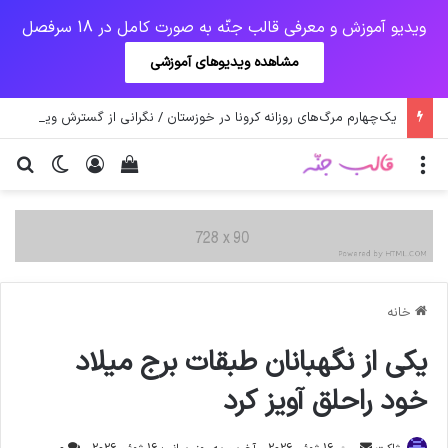
ویدیو آموزش و معرفی قالب جنّه به صورت کامل در 18 سرفصل
مشاهده ویدیوهای آموزشی
یک‌چهارم مرگ‌های روزانه کرونا در خوزستان / نگرانی از گسترش ویروس انگلیسی در تهران
منو
ورود
دیدن سبد خرید
تغییر پو
جس
خانه
یکی از نگهبانان طبقات برج میلاد
خود راحلق آویز کرد
ارسال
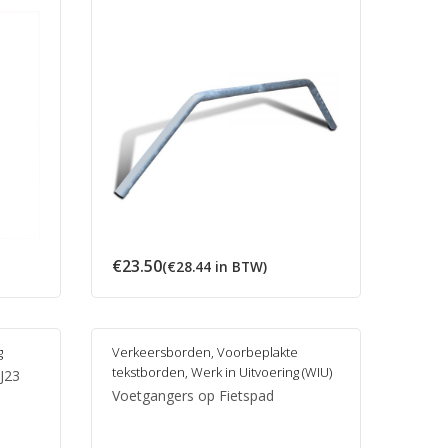
€
23.50
(
€
28.44
in BTW)
g
Verkeersborden
,
Voorbeplakte
tekstborden
,
Werk in Uitvoering (WIU)
J23
Voetgangers op Fietspad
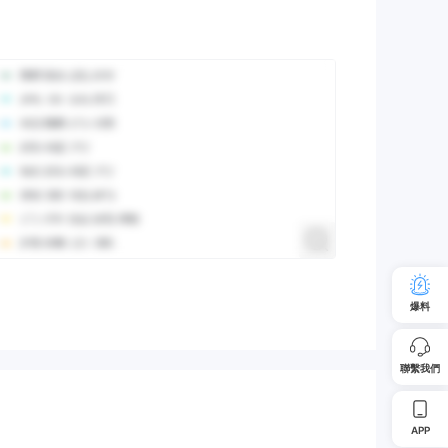
爆料
聯繫我們
APP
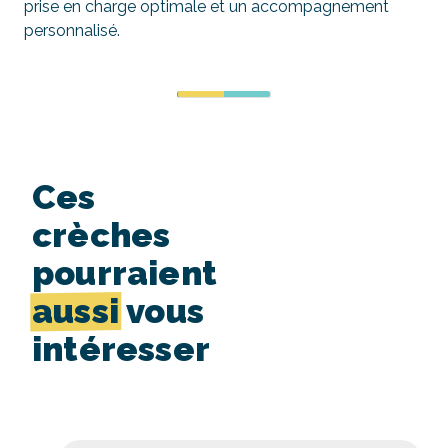
prise en charge optimale et un accompagnement
personnalisé.
Ces
crèches
pourraient
aussi
vous
intéresser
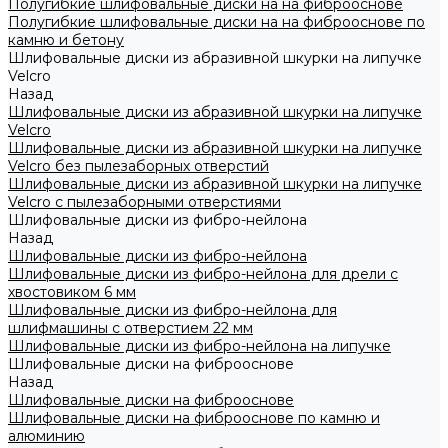
Полугибкие шлифовальные диски на на фиброоснове
Полугибкие шлифовальные диски на на фиброоснове по
камню и бетону
Шлифовальные диски из абразивной шкурки на липучке
Velcro
Назад
Шлифовальные диски из абразивной шкурки на липучке
Velcro
Шлифовальные диски из абразивной шкурки на липучке
Velcro без пылезаборных отверстий
Шлифовальные диски из абразивной шкурки на липучке
Velcro с пылезаборными отверстиями
Шлифовальные диски из фибро-нейлона
Назад
Шлифовальные диски из фибро-нейлона
Шлифовальные диски из фибро-нейлона для дрели с
хвостовиком 6 мм
Шлифовальные диски из фибро-нейлона для
шлифмашины с отверстием 22 мм
Шлифовальные диски из фибро-нейлона на липучке
Шлифовальные диски на фиброоснове
Назад
Шлифовальные диски на фиброоснове
Шлифовальные диски на фиброоснове по камню и
алюминию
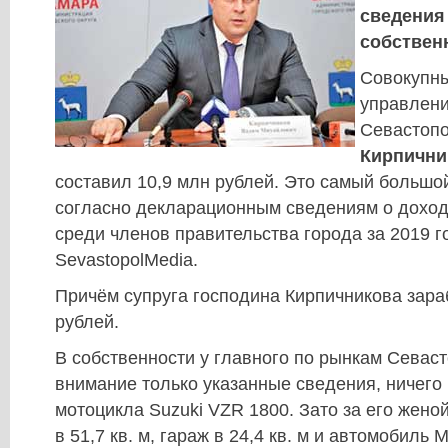
сведения
собственн
Совокупны
управлени
Севастоп
Кирпични
составил 10,9 млн рублей. Это самый большо
согласно декларационным сведениям о доход
среди членов правительства города за 2019 г
SevastopolMedia.
Причём супруга господина Кирпичникова зара
рублей.
В собственности у главного по рынкам Севаст
внимание только указанные сведения, ничего 
мотоцикла Suzuki VZR 1800. Зато за его жено
в 51,7 кв. м, гараж в 24,4 кв. м и автомобиль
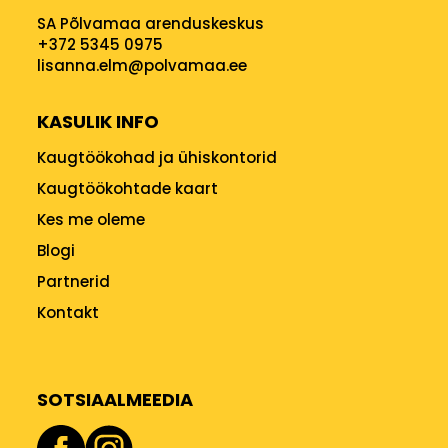
SA Põlvamaa arenduskeskus
+372 5345 0975
lisanna.elm@polvamaa.ee
KASULIK INFO
Kaugtöökohad ja ühiskontorid
Kaugtöökohtade kaart
Kes me oleme
Blogi
Partnerid
Kontakt
SOTSIAALMEEDIA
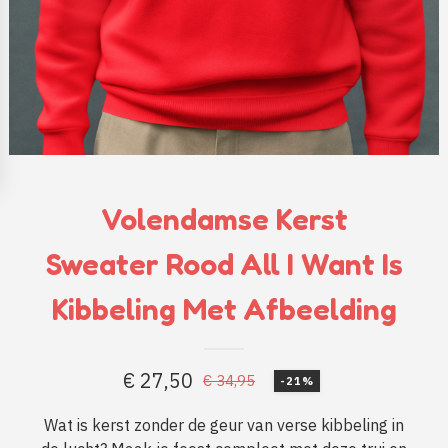
Volendamse Kerst
Sweater Rood All I Want Is
Kibbeling Met Afbeelding
€
27,50
€
34,95
-21%
Oorspronkelijke
Huidige
prijs
prijs
Wat is kerst zonder de geur van verse kibbeling in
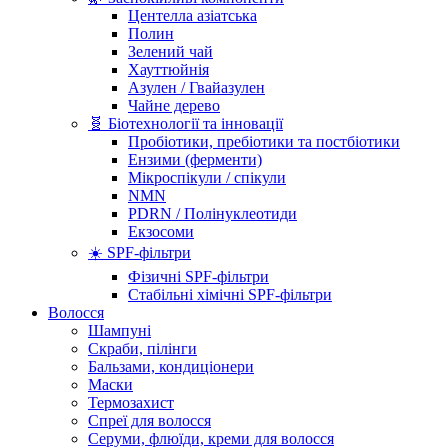
Центелла азіатська
Полин
Зелений чай
Хауттюйнія
Азулен / Гвайазулен
Чайне дерево
🧬 Біотехнології та інновації
Пробіотики, пребіотики та постбіотики
Ензими (ферменти)
Мікроспікули / спікули
NMN
PDRN / Полінуклеотиди
Екзосоми
☀️ SPF-фільтри
Фізичні SPF-фільтри
Стабільні хімічні SPF-фільтри
Волосся
Шампуні
Скраби, пілінги
Бальзами, кондиціонери
Маски
Термозахист
Спреї для волосся
Серуми, флюїди, креми для волосся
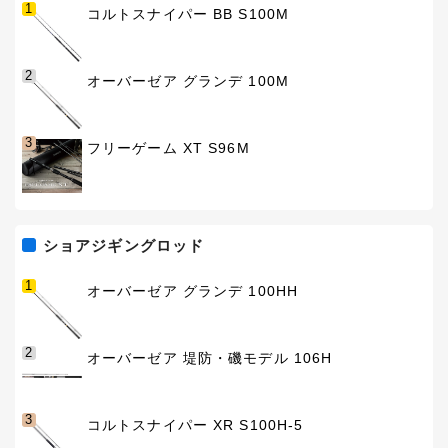
1
コルトスナイパー BB S100M
2
オーバーゼア グランデ 100M
3
フリーゲーム XT S96M
ショアジギングロッド
1
オーバーゼア グランデ 100HH
2
オーバーゼア 堤防・磯モデル 106H
3
コルトスナイパー XR S100H-5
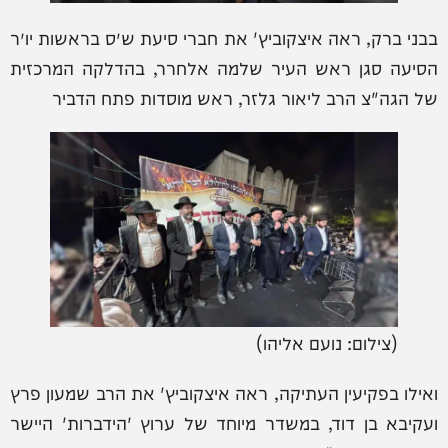
בבני ברק, ראה איצקוביץ' את חברי סיעת ש״ס בראשות יו״ר
הסיעה סגן ראש העיר שלמה אלחרר, בהדלקה המרכזית
של הגה"צ הרב ליאור גלזר, ראש מוסדות פתח הדביר
(צילום: נועם אליהו)
ואילו בפקיעין העתיקה, ראה איצקוביץ' את הרב שמעון פרץ
ועקיבא בן דוד, במשדר מיוחד של ערוץ 'הידברות' היישר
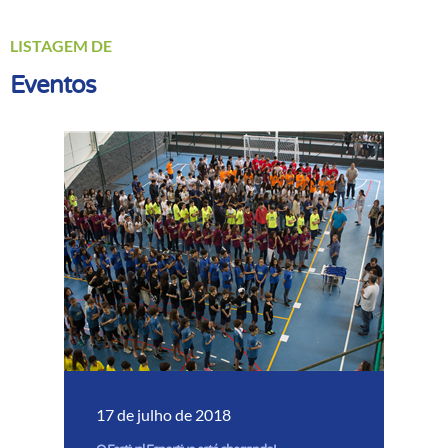
LISTAGEM DE
Eventos
17 de julho de 2018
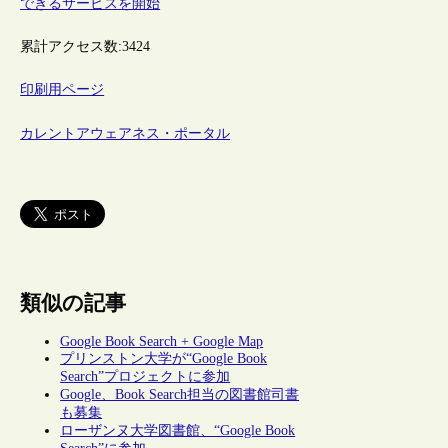
できるサービスを開始
累計アクセス数:
3424
印刷用ページ
カレントアウェアネス・ポータル
類似の記事
Google Book Search + Google Map
プリンストン大学が“Google Book
Search”プロジェクトに参加
Google、Book Search担当の図書館司書
も募集
ローザンヌ大学図書館、“Google Book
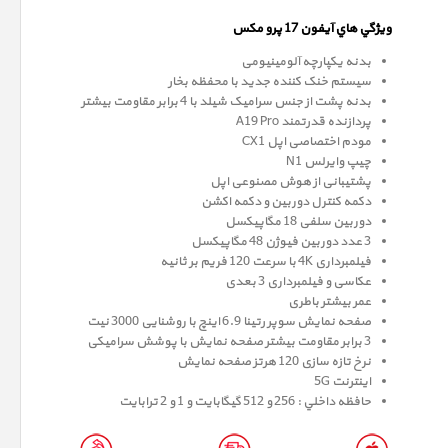
ويژگي هاي آيفون 17 پرو
مکس
بدنه یکپارچه آلومینیومی
سیستم خنک کننده جدید با محفظه بخار
بدنه پشت از جنس سرامیک شیلد با 4 برابر مقاومت بیشتر
پردازنده قدرتمند A19 Pro
مودم اختصاصی اپل CX1
چیپ وایرلس N1
پشتیبانی از هوش مصنوعی اپل
دکمه کنترل دوربین و دکمه اکشن
دوربین سلفی 18 مگاپیکسل
3 عدد دوربین فیوژن 48 مگاپیکسل
فیلمبرداری 4K با سرعت 120 فریم بر ثانیه
عکاسی و فیلمبرداری 3 بعدی
عمر بیشتر باطری
صفحه نمايش سوپر رتينا 6.9 اينچ با روشنایی 3000 نیت
3 برابر مقاومت بیشتر صفحه نمایش با پوشش سرامیکی
نرخ تازه سازی 120 هرتز صفحه نمایش
اینترنت 5G
حافظه داخلي : 256 و 512 گيگابايت و 1 و 2 ترابایت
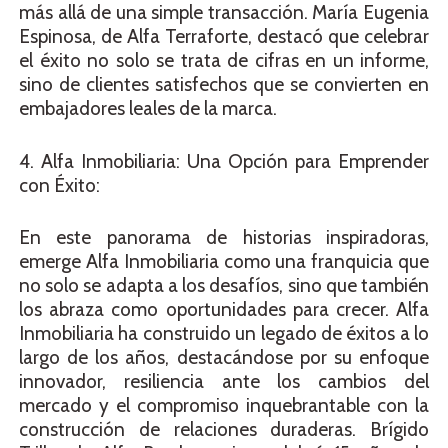
más allá de una simple transacción. María Eugenia
Espinosa, de Alfa Terraforte, destacó que celebrar
el éxito no solo se trata de cifras en un informe,
sino de clientes satisfechos que se convierten en
embajadores leales de la marca.
4. Alfa Inmobiliaria: Una Opción para Emprender
con Éxito:
En este panorama de historias inspiradoras,
emerge Alfa Inmobiliaria como una franquicia que
no solo se adapta a los desafíos, sino que también
los abraza como oportunidades para crecer. Alfa
Inmobiliaria ha construido un legado de éxitos a lo
largo de los años, destacándose por su enfoque
innovador, resiliencia ante los cambios del
mercado y el compromiso inquebrantable con la
construcción de relaciones duraderas. Brígido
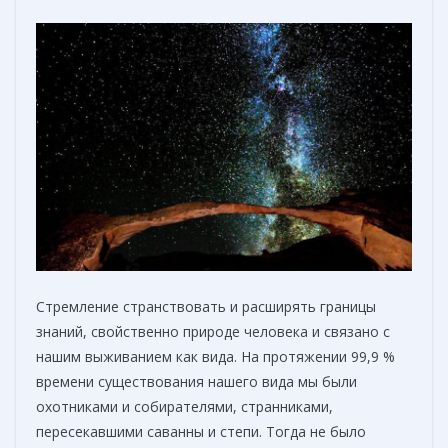
Стремление странствовать и расширять границы
знаний, свойственно природе человека и связано с
нашим выживанием как вида. На протяжении 99,9 %
времени существования нашего вида мы были
охотниками и собирателями, странниками,
пересекавшими саванны и степи. Тогда не было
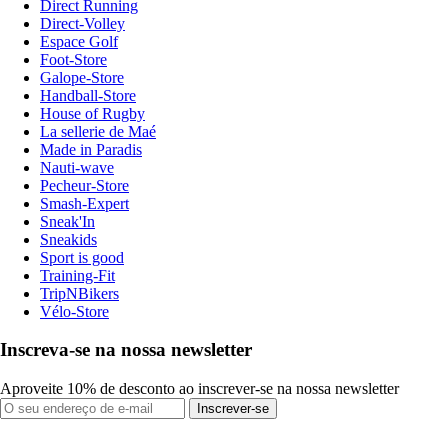
Direct Running
Direct-Volley
Espace Golf
Foot-Store
Galope-Store
Handball-Store
House of Rugby
La sellerie de Maé
Made in Paradis
Nauti-wave
Pecheur-Store
Smash-Expert
Sneak'In
Sneakids
Sport is good
Training-Fit
TripNBikers
Vélo-Store
Inscreva-se na nossa newsletter
Aproveite 10% de desconto ao inscrever-se na nossa newsletter
Inscrever-se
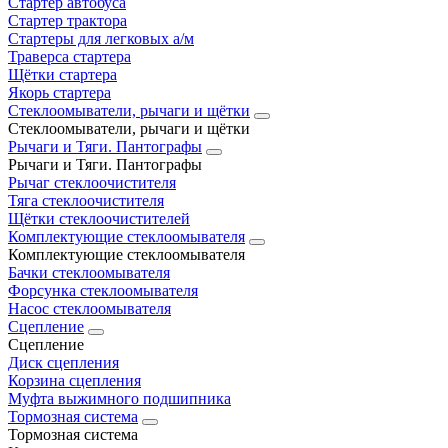
Стартер автобуса
Стартер трактора
Стартеры для легковых а/м
Траверса стартера
Щётки стартера
Якорь стартера
Стеклоомыватели, рычаги и щётки
Стеклоомыватели, рычаги и щётки
Рычаги и Тяги. Пантографы
Рычаги и Тяги. Пантографы
Рычаг стеклоочистителя
Тяга стеклоочистителя
Щётки стеклоочистителей
Комплектующие стеклоомывателя
Комплектующие стеклоомывателя
Бачки стеклоомывателя
Форсунка стеклоомывателя
Насос стеклоомывателя
Сцепление
Сцепление
Диск сцепления
Корзина сцепления
Муфта выжимного подшипника
Тормозная система
Тормозная система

○ ○ ○ ○ ○

*EXERCISE OBJECTIVE*: Show each line of the data above that contains the word "como".

*FINAL ANSWER*:
emerge Alfa Inmobiliaria como una franquicia que
los abraza como oportunidades para crecer. Alfa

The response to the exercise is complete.